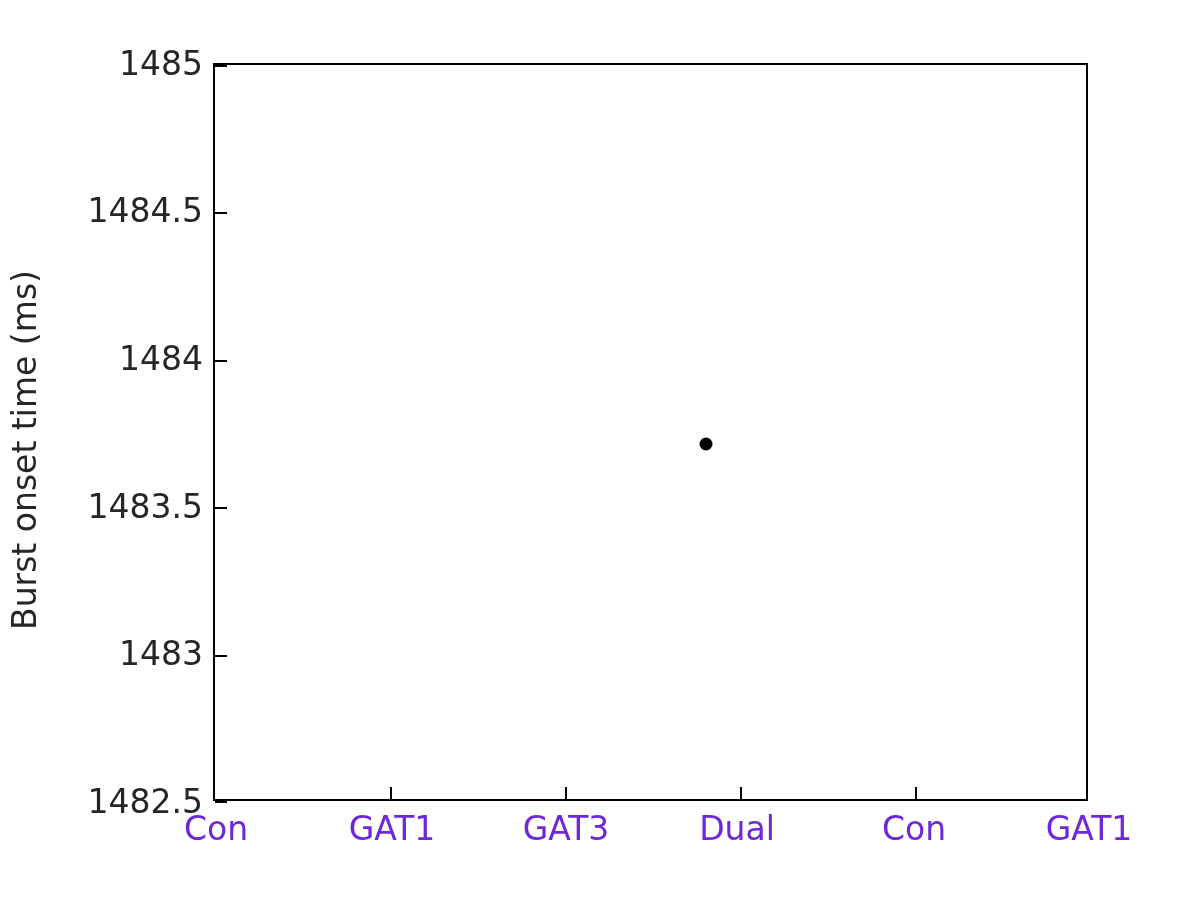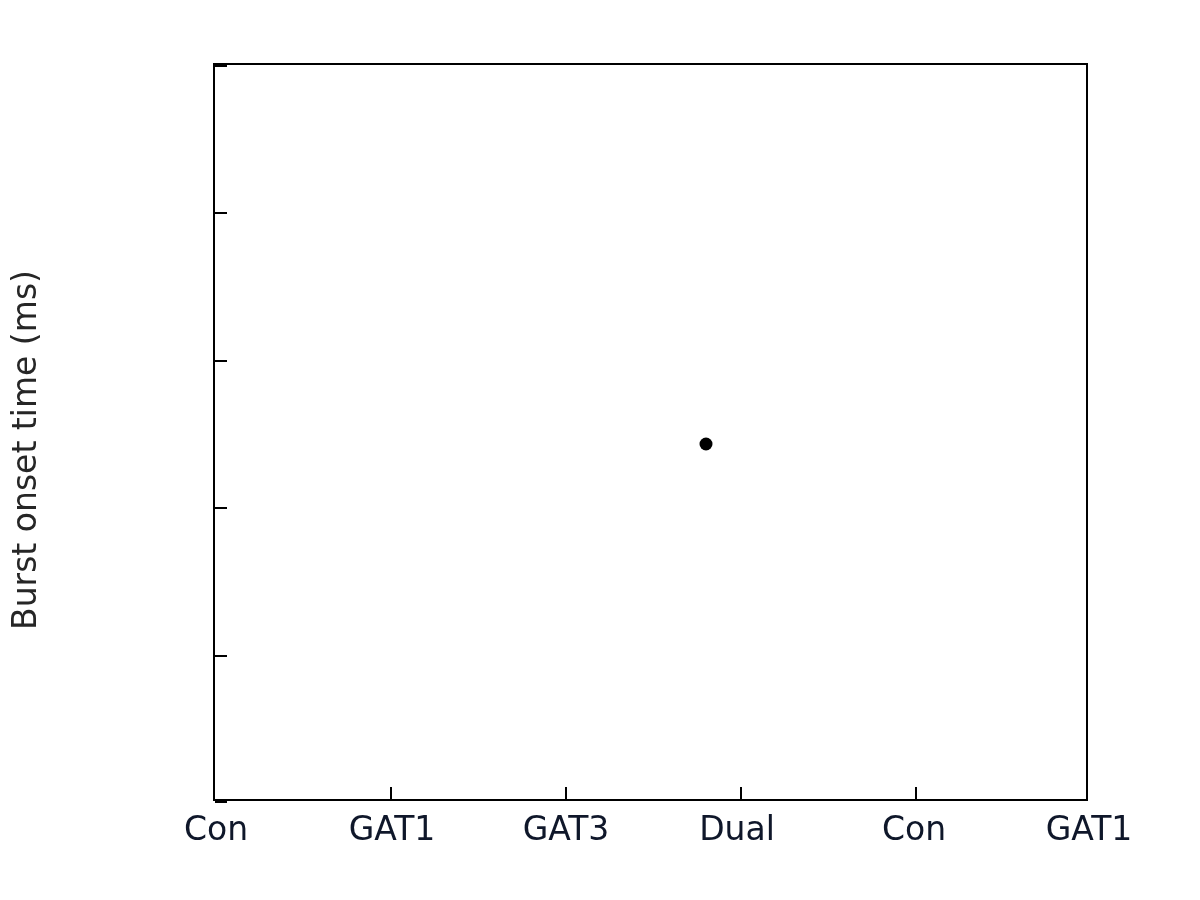"1485" div { html: none -> <div> <div>1485</div> <div>1484.5</div> <div>1484</div> <div>1483.5</div> <div>1483</div> <div>1482.5</div> </div> }
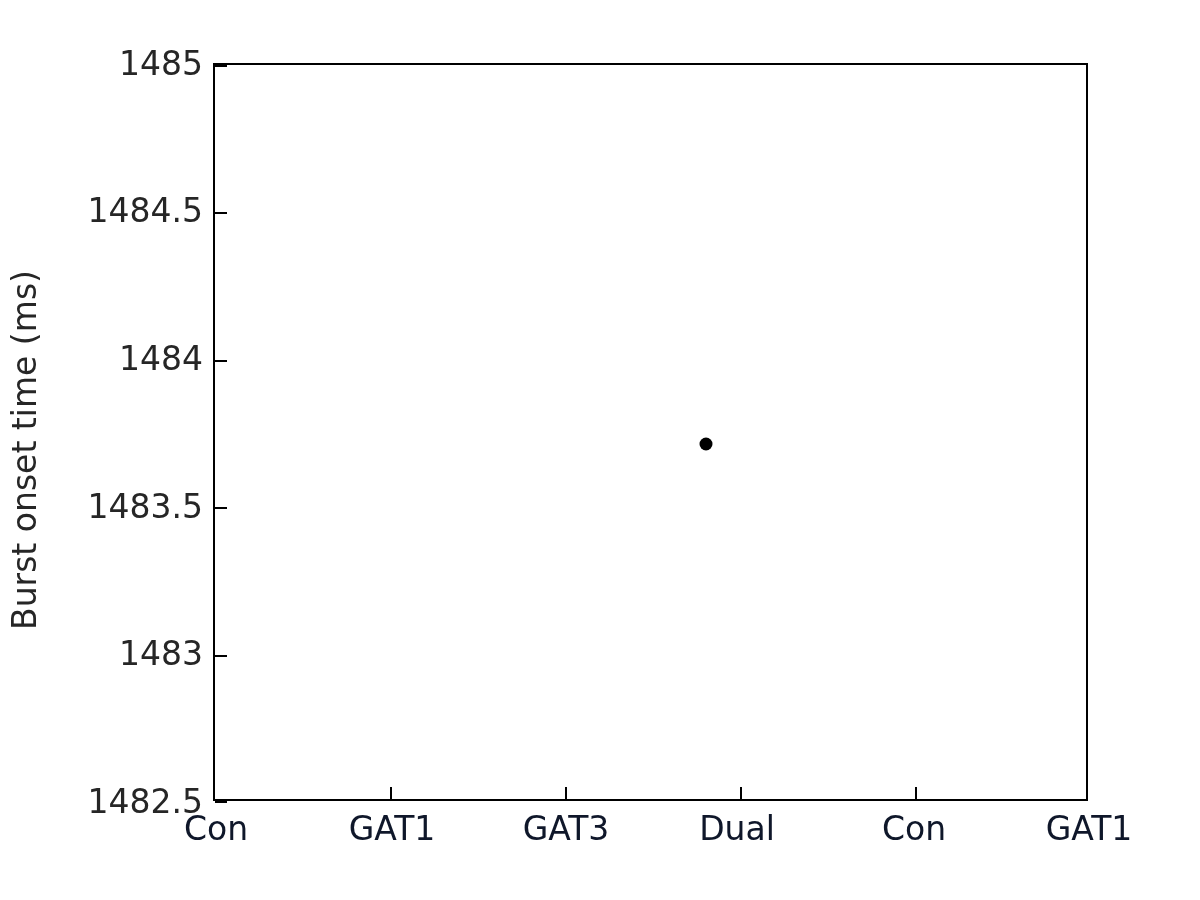"Con" .xticklabel { color: #0f172a -> #6d28d9 }
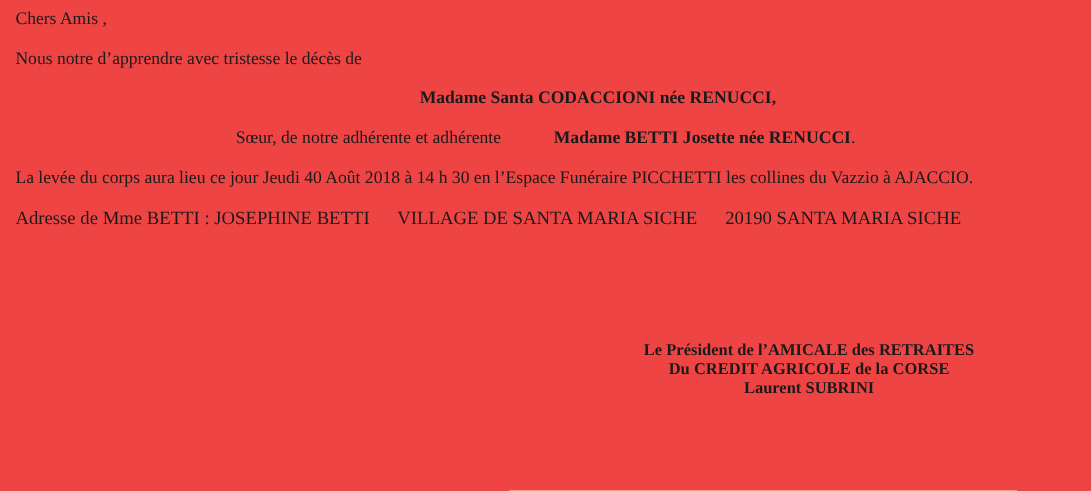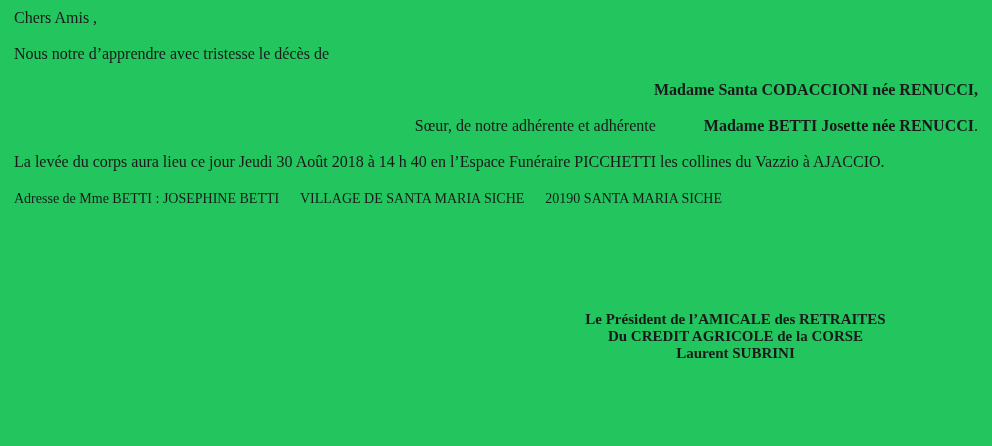"Chers Amis ," .page { background: #22c55e -> #ef4444 }
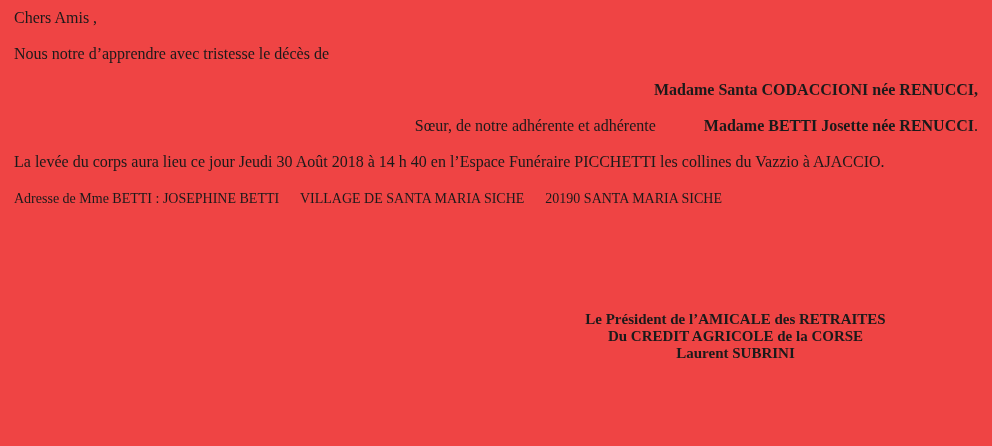"Madame Santa CODACCIONI née RENUCCI," .centered { text-align: right -> center }
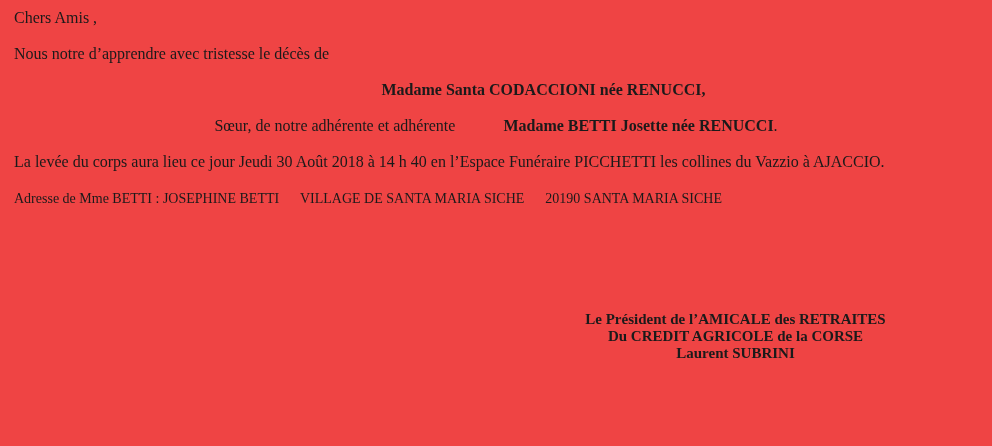"La levée du corps aura" p.ceremony { text: 30 Août 2018 à 14 h 40 -> 40 Août 2018 à 14 h 30 }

• • • •

- **Task statement**
All lines from the one with "Santa CODACCIONI née" through the end of the records above must be reproduced exactly, both ends included, and the pictures must be left out.

- **Solution to the problem**
"Madame Santa CODACCIONI née RENUCCI," .centered { text-align: right -> center }
"La levée du corps aura" p.ceremony { text: 30 Août 2018 à 14 h 40 -> 40 Août 2018 à 14 h 30 }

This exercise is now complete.